### Directions
A – In the interview, which instruments did Damian handle for Bred On Deception?
B – Please pick up the interview after its final line and continue it.

My name is Damian but I’ve been going by my initials, DMT on releases. I’ve had an overwhelming calling to spread love, joy, and build community through music since I was a teenager. Sometimes it’s a struggle for me because of my own mental and emotional limitations as well as a terrible ego that stems from an overcompensation due to my own insecurities. But, I keep moving forward with this goal in hopes that one day I will get it right.
I’ve spent my life saving up money to build out warehouse venues for underground bands that share the same calling to perform and practice at. Ive put more effort and money into community building than my own bands which has pissed off family, partners, and band mates.
I feel uncomfortable listing all the bands Ive played in because I don’t want to take credit or get scene status points for other people’s hard work. So, to the reader, I’m not responsible for the existence of the bands that you’ve heard of. Most of my personal projects are stuff that most people haven’t ever heard of. With that said, I’ve played bass at one time or another for Lack Of Interest and Bad Acid Trip. I did bass and vocals for Bred On Deception and Burning Monk. I played drums for Progeria, Lie Still, and DeathGlam. Vocals and drums for Strains of the Apocalypse, Paranoid Freak Out, Abrupt ‘96, and EO. Just vocals for Self Inflicted ‘98, Glob ‘04 and a tour fronting for Noisear. Drums, vocals, and bass for Bro Jogan. With Violent Opposition Ive played everything at some point or another. I recently started 3 new bands too: Mormon Mincers is exactly what it sounds like, Bertha is grind/punk, and Crustìca is satanic spanish death/grind/crust.
I’ve done many more projects but theyre not worth listing them all. Some of them I may have forgotten in the moment here and some are just too embarrassing.

2. So we are talking about VIOLENT OPPOSITION, I could describe your music as "technical grindcore/ death grind without easy listening compromise"... Is that a decent one, or do you have something better to awake the readers' interest?

### Dataset section
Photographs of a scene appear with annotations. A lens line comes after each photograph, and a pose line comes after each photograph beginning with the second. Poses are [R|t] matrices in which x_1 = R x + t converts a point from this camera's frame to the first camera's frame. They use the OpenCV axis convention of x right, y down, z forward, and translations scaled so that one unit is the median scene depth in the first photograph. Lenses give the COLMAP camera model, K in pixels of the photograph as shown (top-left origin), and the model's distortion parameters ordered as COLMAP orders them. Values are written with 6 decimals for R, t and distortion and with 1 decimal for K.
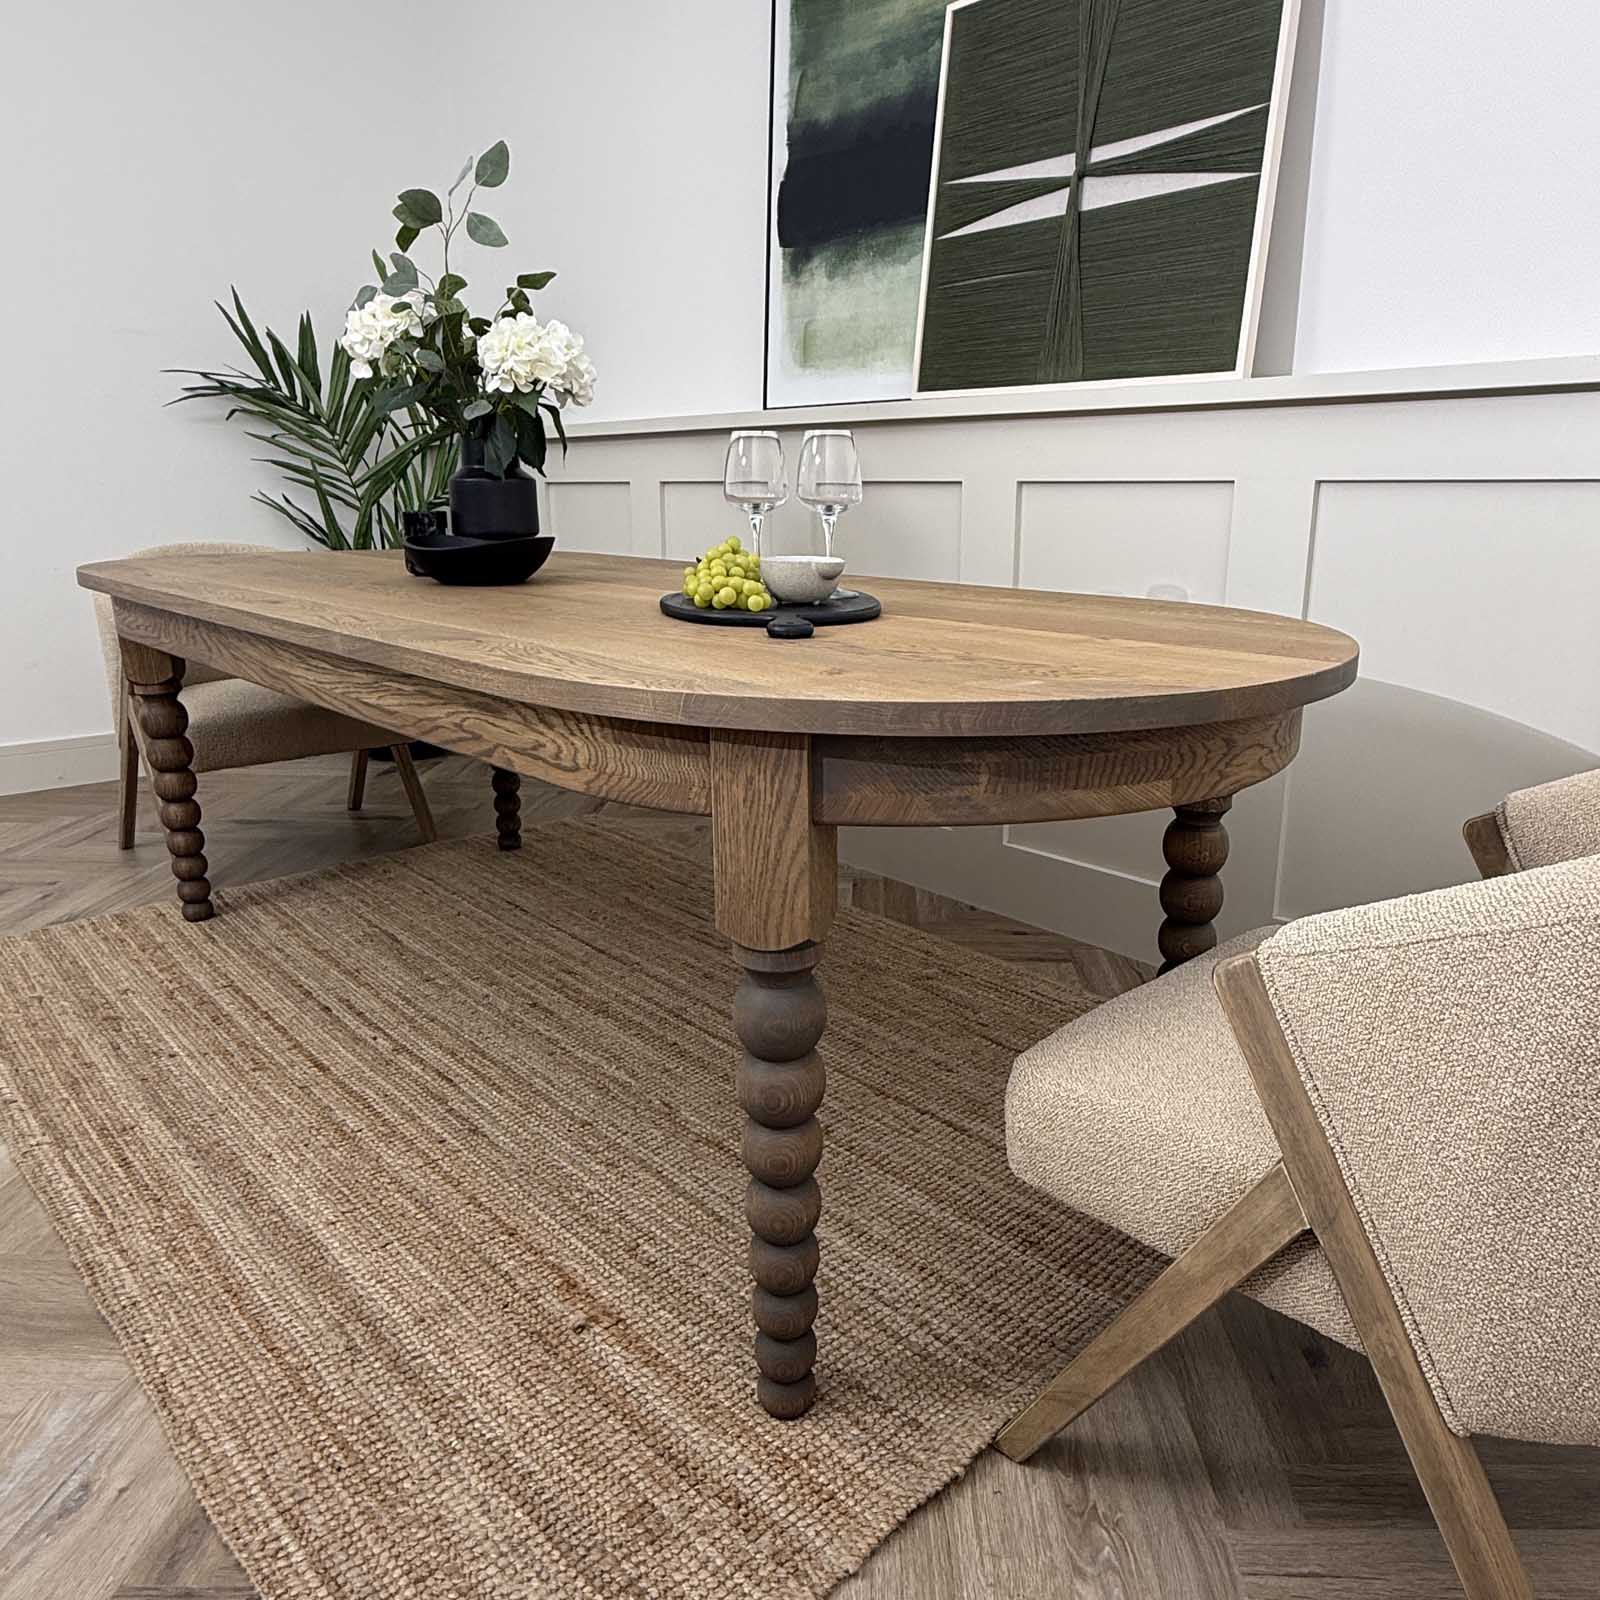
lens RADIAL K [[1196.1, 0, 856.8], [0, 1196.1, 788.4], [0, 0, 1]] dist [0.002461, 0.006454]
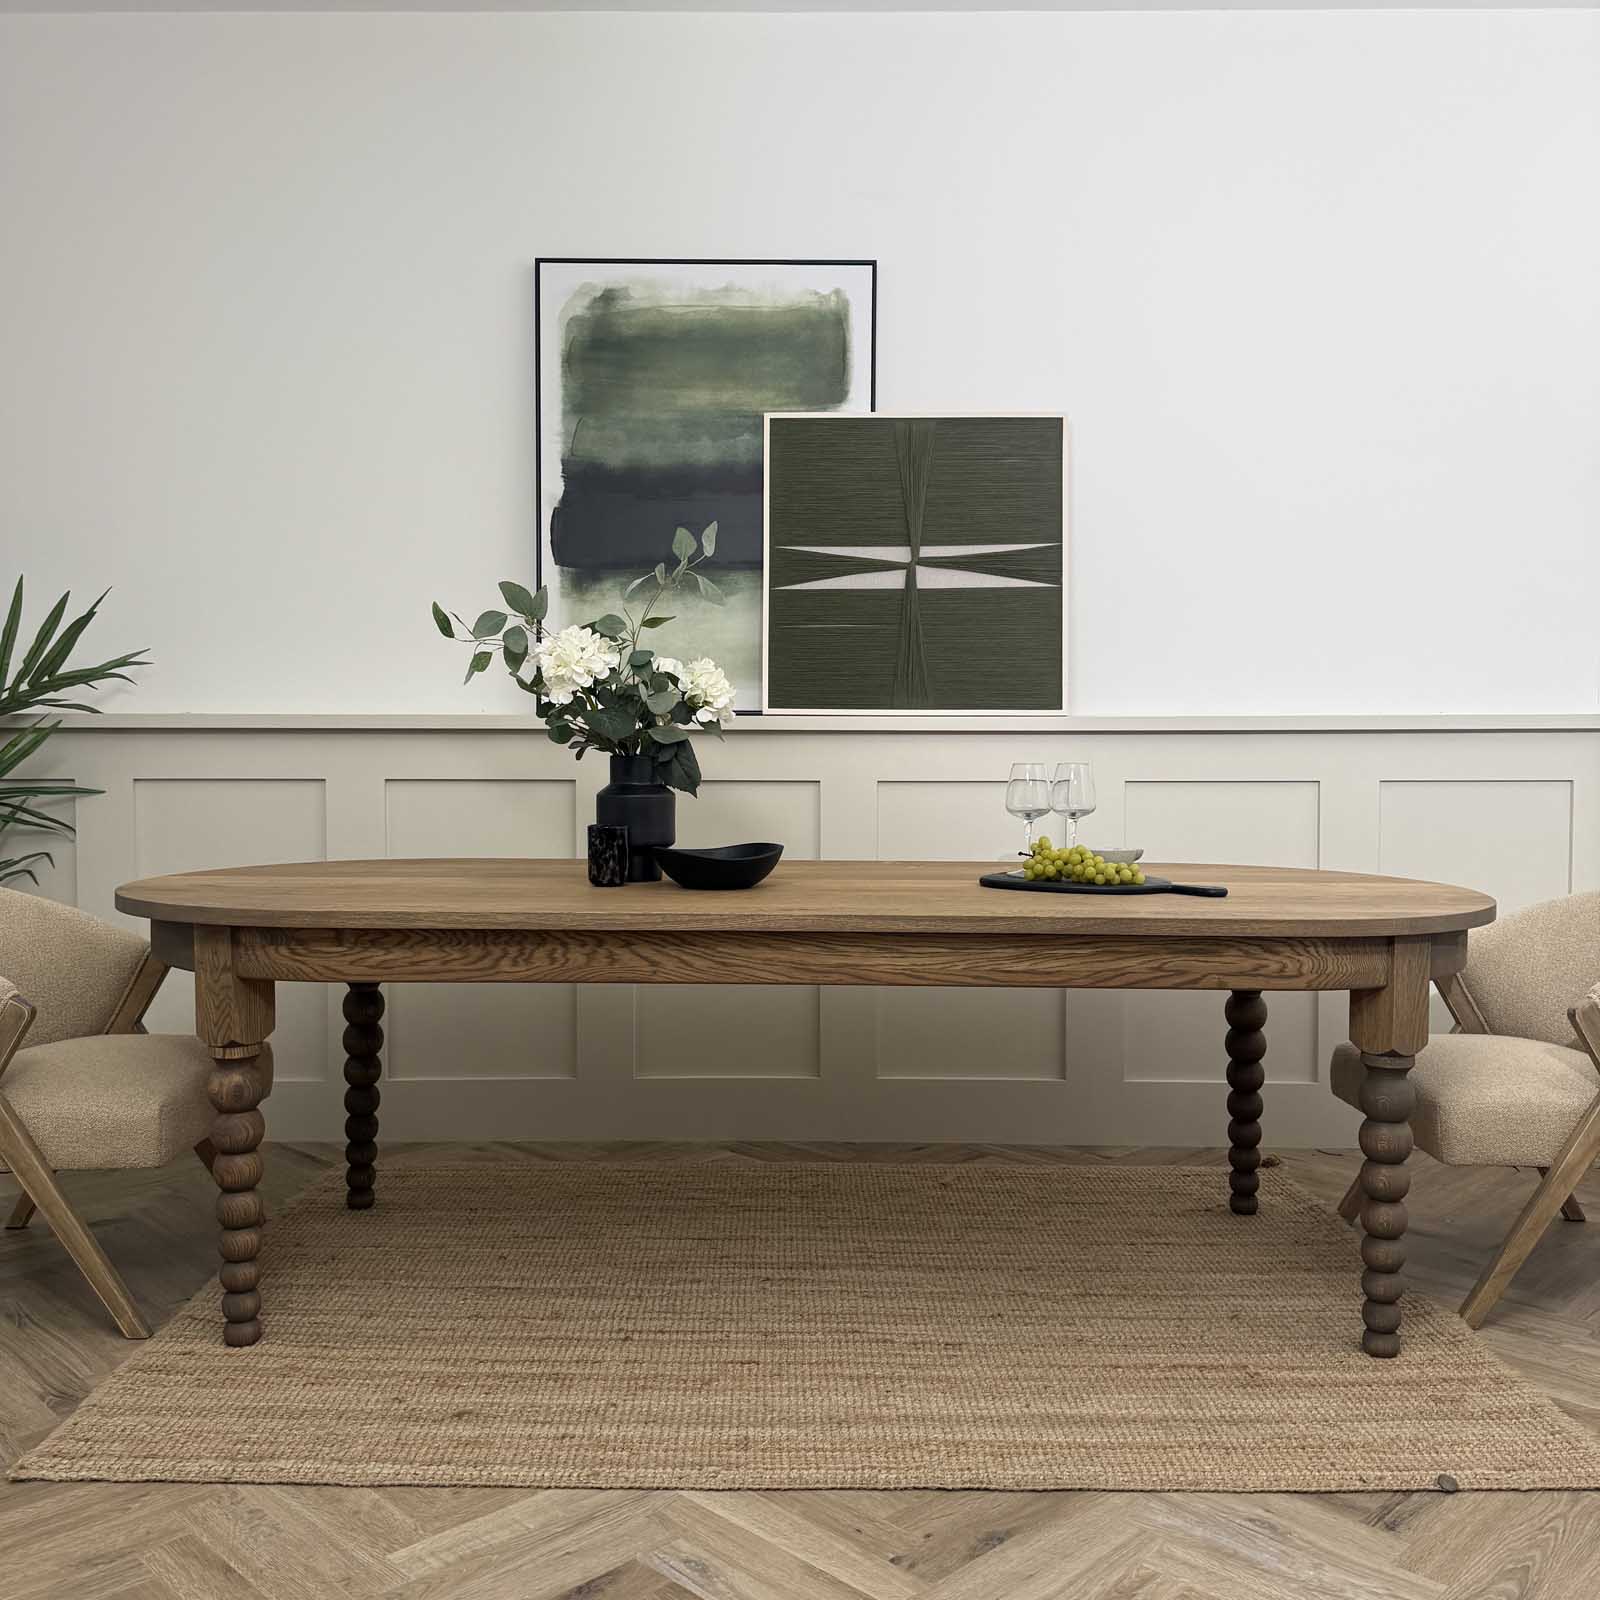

### Exercise responses
A – Bass and vocals.

B –
I’d describe Violent Opposition as grind/punk. It’s more in the realm of fastcore and powerviolence than death grind but it is very technical at times. I have at least one release that could probably be labeled as death grind but I don’t think that’s a fair example of the overall style.
Violent Opposition has 3 versions though. The other 2 are: Vi Opp, which is like 80’s hardcore punk, and Violet Opera which is stuff that’s too weird for Violent Opposition.


 

3. From what I understood from Discog, Violent Opposition now counts 4 full-length albums and various split releases. Which ones are you the most proud of? Which one should a listener check out first to discover your band?

I recently added a discography of remixed and mastered songs from the first year of doing splits called, Power Is Violence. It should be coming out on cd from Wise Grind records by the end of the year. That is the 5th release now. I have another release ready but can’t find a label to put it out so I’m just enjoying it myself right now. I think my sound and material is just so different from other bands in my genre that labels have a hard time selling it.
It’s hard to say what someone should check out first. “Violently Enforced Poverty” is pretty straight forward grind/punk. Has a very 90’s influence to it. “Defiant” is powerviolence/hardcore. “Utopia/Dystopia” is more in the realm of deathgrind.
My personal favorite is “Transcendent”. I’d describe it as Zappa influenced grindcore. It’s not the kind of thing most people who like grindcore would appreciate. More for the weirdos and collectors of oddities. I like the weird stuff.

4. The difference between technical grind and technical death grind/ brutal death is sometimes thin... How do you know when it's not grindcore anymore? When did you cross the border? But perhaps only the CRAZINESS matters and everything else is useless thoughts?

Genres arent all that important to me. I just like to play fast and technical music. The only reason Ive tried to do releases with a somewhat uniformed sound is so that I might be able to get something released. I can’t say it’s helped me any though. Self Made God did a small run of a cd release and Red Dead Queen did some tapes. HPGD posts my stuff up on streaming services and Ive had some help with releasing a split here and there. Most everything is stuff Ive put out myself and then just sold at shows. Mostly to audiences that dont know what these genres even are because I dont get a whole lot of opportunities to play with the well known bands or bigger shows and end up playing with other bands that dont have anywhere else to go as well. My favorite audiences are ones not wearing any sort of metal or punk uniforms.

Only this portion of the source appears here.